(Beginning of Input)

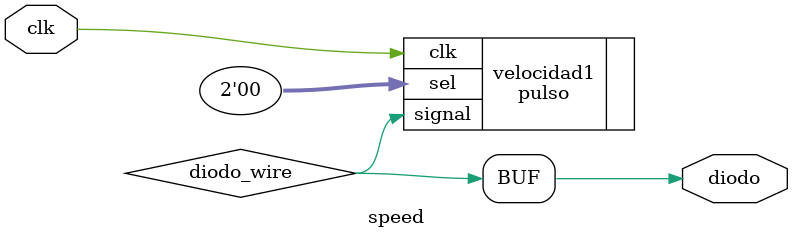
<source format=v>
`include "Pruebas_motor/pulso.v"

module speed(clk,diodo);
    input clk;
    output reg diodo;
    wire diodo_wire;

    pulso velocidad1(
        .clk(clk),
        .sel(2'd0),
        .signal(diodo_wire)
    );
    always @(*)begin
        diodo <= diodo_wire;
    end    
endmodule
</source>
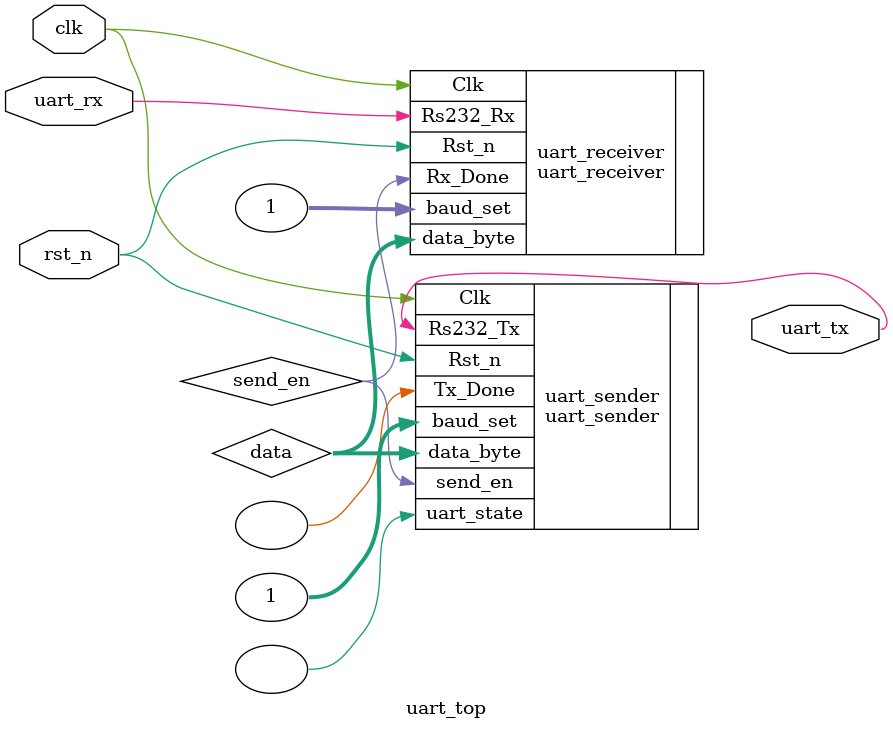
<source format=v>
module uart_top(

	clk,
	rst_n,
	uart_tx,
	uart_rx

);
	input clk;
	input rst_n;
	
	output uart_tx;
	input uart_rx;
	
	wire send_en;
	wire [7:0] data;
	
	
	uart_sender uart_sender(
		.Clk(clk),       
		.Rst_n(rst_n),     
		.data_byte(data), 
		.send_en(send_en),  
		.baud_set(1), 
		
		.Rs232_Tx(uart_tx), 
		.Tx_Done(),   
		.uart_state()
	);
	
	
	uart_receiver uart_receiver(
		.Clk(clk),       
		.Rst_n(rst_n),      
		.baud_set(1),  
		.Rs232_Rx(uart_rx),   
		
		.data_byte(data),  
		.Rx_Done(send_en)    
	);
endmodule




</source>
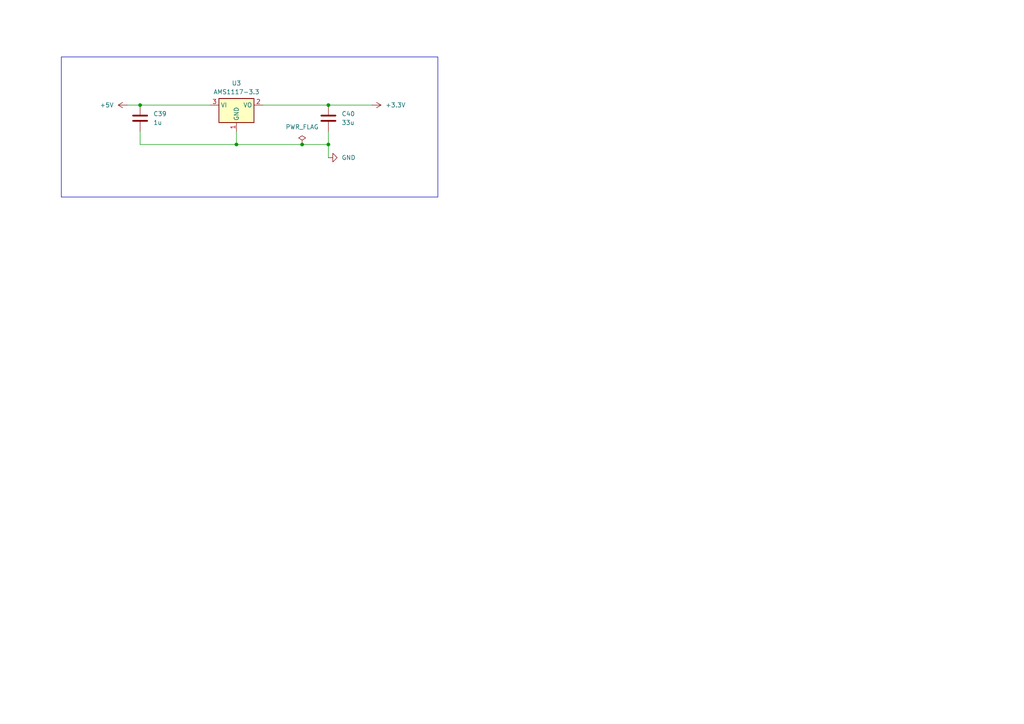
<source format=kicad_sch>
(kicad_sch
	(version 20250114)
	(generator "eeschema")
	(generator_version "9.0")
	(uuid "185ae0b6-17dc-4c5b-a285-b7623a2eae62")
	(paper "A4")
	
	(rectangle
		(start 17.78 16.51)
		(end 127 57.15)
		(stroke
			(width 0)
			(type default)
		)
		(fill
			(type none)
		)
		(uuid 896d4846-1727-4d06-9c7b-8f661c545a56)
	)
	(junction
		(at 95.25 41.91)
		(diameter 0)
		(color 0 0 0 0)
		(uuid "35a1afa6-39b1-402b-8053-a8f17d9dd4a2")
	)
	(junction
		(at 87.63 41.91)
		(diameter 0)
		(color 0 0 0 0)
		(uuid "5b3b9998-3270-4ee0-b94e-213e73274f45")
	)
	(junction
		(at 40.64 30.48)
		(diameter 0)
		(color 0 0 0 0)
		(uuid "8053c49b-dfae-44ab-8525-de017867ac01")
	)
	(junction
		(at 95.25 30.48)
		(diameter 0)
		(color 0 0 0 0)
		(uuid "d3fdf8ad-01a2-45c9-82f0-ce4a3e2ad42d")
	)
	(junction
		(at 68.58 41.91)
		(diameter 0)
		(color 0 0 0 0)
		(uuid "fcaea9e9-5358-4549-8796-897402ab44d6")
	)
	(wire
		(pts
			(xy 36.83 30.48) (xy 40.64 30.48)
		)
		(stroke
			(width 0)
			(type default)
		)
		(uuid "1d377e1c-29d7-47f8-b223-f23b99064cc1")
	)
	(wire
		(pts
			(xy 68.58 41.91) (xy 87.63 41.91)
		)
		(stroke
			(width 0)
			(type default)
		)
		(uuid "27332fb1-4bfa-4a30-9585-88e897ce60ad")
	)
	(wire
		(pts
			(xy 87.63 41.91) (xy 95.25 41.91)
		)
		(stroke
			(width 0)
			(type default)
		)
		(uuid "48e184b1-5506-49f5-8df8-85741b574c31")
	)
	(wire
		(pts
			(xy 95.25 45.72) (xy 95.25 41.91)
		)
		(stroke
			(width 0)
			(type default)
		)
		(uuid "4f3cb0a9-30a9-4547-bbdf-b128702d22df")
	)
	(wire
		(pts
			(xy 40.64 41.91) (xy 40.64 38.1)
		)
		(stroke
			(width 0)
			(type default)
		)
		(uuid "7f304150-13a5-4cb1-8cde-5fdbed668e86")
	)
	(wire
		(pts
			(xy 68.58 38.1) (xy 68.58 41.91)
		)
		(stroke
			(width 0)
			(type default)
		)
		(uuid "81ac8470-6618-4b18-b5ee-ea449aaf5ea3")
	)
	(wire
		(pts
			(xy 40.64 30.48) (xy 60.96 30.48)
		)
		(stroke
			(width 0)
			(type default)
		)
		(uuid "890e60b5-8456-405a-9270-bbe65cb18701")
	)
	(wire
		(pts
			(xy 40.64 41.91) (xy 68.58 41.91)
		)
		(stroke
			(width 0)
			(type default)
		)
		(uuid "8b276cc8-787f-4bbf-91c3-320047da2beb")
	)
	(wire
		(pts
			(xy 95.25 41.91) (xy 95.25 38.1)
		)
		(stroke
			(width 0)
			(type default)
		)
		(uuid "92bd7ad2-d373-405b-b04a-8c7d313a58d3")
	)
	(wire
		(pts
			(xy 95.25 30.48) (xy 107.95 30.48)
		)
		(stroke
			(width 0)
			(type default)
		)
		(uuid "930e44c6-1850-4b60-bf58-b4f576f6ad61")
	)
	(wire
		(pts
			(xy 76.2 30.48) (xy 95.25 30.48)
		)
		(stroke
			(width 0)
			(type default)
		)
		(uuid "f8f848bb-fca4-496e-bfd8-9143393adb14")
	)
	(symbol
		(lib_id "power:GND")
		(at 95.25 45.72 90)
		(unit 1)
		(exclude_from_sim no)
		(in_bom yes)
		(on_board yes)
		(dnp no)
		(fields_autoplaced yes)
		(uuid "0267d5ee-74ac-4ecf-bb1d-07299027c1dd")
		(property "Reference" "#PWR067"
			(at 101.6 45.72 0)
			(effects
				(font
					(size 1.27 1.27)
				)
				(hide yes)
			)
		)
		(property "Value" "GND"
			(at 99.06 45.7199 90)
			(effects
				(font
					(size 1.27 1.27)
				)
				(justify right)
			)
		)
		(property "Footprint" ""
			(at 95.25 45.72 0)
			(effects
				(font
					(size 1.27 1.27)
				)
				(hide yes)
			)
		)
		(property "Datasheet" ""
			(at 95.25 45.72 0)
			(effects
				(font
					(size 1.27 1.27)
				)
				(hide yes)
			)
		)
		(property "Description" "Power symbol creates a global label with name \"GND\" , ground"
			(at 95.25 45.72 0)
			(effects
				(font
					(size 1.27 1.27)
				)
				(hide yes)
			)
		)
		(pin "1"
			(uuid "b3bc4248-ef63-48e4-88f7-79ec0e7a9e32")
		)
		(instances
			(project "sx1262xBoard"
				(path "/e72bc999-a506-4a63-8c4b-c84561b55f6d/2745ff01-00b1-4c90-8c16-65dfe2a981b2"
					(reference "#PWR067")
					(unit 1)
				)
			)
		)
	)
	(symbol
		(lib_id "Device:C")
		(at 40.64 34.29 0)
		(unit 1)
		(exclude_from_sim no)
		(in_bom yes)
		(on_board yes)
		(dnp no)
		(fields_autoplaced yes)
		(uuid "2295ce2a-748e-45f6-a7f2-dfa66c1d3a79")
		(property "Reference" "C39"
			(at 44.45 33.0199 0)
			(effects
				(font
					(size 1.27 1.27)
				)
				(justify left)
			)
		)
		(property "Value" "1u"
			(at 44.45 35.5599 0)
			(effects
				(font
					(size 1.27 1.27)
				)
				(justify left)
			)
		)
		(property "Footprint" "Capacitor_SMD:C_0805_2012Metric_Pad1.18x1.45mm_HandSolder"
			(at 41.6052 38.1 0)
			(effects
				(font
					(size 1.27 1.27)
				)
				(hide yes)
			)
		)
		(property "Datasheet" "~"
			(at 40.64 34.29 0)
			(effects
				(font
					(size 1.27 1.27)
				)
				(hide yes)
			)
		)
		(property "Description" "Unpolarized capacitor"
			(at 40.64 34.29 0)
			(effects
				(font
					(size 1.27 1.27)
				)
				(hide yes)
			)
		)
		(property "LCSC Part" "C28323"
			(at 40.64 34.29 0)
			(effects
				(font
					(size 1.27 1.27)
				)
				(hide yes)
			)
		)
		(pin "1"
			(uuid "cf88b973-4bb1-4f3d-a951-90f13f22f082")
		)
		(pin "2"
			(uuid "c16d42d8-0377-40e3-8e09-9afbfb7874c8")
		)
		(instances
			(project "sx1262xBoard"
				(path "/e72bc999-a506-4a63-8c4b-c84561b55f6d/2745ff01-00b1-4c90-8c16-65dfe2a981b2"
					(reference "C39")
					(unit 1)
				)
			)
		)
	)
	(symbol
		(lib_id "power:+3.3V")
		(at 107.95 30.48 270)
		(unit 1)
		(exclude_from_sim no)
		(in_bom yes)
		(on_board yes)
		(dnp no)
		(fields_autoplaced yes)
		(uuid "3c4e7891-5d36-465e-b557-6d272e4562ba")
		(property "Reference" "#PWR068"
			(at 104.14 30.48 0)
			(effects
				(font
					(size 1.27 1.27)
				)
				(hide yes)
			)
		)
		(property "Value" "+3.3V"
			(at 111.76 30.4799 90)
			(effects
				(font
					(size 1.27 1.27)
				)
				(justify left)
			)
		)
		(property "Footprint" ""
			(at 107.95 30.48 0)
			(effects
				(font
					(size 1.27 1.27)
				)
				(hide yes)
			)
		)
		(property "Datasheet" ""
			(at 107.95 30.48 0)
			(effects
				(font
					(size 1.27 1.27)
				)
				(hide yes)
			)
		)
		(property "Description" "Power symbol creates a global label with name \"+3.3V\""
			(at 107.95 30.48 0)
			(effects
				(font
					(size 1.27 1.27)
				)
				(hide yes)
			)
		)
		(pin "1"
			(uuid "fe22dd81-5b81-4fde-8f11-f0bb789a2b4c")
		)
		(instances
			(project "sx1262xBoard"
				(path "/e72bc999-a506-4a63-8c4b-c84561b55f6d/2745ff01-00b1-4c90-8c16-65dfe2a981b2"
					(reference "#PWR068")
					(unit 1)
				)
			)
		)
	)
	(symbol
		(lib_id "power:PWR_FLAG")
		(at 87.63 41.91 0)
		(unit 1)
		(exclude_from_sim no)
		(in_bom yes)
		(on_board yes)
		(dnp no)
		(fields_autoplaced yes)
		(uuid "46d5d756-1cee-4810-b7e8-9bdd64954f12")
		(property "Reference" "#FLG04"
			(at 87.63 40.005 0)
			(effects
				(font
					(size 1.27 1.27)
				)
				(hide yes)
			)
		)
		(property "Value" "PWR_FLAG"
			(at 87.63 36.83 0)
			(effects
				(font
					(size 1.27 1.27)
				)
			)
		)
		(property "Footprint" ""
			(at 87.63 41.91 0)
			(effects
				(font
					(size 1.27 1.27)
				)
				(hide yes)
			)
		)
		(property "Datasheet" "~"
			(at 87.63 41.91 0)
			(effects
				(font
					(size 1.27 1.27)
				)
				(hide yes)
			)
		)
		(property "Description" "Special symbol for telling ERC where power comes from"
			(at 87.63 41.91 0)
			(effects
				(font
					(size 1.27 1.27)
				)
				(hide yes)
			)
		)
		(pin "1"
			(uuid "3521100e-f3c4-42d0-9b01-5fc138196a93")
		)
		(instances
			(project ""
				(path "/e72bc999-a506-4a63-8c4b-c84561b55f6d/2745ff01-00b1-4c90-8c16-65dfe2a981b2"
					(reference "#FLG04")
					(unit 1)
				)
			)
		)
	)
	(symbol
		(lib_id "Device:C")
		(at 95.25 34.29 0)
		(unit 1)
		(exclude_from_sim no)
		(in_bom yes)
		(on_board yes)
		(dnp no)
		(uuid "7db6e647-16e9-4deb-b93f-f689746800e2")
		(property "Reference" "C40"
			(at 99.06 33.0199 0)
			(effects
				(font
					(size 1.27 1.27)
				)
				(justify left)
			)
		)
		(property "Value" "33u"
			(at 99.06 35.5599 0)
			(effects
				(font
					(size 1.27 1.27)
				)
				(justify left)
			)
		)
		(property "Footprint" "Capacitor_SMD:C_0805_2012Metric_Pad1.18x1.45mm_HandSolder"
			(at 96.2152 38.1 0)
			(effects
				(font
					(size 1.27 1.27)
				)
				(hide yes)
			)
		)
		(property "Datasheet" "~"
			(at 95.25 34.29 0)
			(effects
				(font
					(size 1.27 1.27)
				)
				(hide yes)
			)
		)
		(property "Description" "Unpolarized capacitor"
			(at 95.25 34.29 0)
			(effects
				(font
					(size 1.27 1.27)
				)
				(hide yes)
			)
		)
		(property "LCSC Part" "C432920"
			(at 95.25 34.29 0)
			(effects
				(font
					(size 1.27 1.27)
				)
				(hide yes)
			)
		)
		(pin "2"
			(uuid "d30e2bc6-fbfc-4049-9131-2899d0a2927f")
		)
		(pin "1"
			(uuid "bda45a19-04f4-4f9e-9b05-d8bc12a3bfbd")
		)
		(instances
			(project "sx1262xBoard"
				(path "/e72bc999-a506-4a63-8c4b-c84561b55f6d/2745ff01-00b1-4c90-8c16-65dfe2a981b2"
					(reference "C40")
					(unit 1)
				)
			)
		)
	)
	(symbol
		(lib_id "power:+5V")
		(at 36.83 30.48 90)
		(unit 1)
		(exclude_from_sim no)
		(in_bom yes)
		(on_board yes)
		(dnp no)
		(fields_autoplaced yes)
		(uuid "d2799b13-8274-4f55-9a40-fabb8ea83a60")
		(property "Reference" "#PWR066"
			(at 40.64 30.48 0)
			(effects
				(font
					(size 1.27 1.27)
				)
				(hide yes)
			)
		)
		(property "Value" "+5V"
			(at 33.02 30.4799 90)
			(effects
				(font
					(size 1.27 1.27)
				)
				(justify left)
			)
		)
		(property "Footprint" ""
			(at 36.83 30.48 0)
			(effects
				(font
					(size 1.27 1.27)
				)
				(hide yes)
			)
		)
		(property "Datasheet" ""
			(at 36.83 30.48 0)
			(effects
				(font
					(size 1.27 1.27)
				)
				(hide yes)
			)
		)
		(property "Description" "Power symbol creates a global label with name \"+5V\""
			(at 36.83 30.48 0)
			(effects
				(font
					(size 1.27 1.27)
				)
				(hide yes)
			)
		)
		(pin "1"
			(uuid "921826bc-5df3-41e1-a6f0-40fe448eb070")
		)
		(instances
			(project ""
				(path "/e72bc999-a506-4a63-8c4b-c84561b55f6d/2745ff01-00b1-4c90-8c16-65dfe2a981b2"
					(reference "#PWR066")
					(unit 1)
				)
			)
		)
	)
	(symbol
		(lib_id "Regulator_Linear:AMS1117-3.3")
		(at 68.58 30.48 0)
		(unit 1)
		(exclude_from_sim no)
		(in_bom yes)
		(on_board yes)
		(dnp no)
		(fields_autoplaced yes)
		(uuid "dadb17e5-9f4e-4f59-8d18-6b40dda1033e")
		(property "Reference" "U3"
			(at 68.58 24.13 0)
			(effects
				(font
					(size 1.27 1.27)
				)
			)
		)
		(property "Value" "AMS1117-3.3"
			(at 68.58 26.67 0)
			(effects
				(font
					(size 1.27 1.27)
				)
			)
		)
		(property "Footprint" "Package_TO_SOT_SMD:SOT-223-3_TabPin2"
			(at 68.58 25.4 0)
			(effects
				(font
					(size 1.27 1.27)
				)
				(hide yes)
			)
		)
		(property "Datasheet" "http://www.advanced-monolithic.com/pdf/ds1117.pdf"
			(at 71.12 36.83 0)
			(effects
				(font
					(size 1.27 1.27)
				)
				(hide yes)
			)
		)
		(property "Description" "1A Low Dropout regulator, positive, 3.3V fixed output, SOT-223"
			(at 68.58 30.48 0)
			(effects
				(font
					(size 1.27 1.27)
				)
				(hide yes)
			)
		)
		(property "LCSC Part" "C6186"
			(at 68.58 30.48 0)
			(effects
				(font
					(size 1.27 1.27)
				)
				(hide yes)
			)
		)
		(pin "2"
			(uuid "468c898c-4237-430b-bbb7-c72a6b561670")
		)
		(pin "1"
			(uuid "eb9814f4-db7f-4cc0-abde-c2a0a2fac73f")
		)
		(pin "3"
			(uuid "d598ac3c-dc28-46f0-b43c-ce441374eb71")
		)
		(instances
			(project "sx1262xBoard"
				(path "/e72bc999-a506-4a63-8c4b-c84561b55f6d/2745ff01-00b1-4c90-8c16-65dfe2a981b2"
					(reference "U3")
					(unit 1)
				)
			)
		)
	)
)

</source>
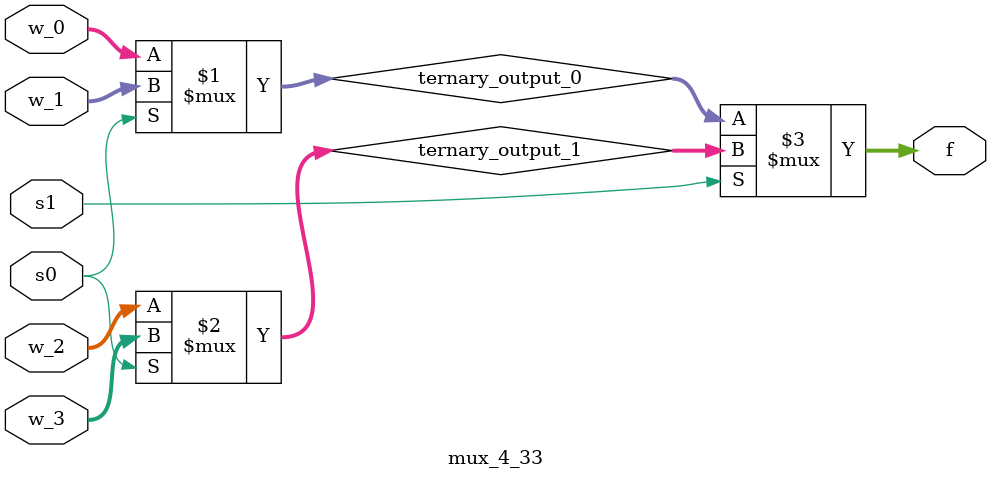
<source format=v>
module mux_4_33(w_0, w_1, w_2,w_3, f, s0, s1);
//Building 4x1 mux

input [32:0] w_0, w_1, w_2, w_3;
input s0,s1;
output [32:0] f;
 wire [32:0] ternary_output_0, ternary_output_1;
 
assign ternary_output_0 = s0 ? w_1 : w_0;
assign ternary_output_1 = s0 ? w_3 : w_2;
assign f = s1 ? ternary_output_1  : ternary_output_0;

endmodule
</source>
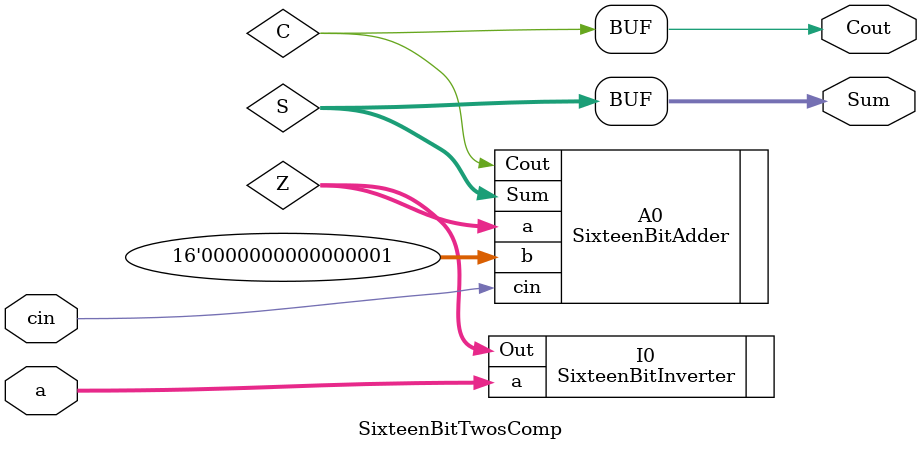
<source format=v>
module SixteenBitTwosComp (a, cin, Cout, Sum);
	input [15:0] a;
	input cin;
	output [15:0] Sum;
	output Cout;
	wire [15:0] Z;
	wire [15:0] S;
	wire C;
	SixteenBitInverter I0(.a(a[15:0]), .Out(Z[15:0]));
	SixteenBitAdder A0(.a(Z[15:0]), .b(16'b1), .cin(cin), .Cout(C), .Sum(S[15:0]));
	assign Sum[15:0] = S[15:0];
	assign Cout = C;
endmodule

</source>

(End of Input)

**Your goal:** The line containing "output uart_tx;" marks the end: copy exactly every line from the start of the records up to and including it, leaving out the pictures.

**Solution:**
<source format=v>
`include "Pruebas_motor/pulso.v"

module speed(clk,diodo);
    input clk;
    output reg diodo;
    wire diodo_wire;

    pulso velocidad1(
        .clk(clk),
        .sel(2'd0),
        .signal(diodo_wire)
    );
    always @(*)begin
        diodo <= diodo_wire;
    end    
endmodule
</source>
<source format=v>
module uart_top(

	clk,
	rst_n,
	uart_tx,
	uart_rx

);
	input clk;
	input rst_n;
	
	output uart_tx;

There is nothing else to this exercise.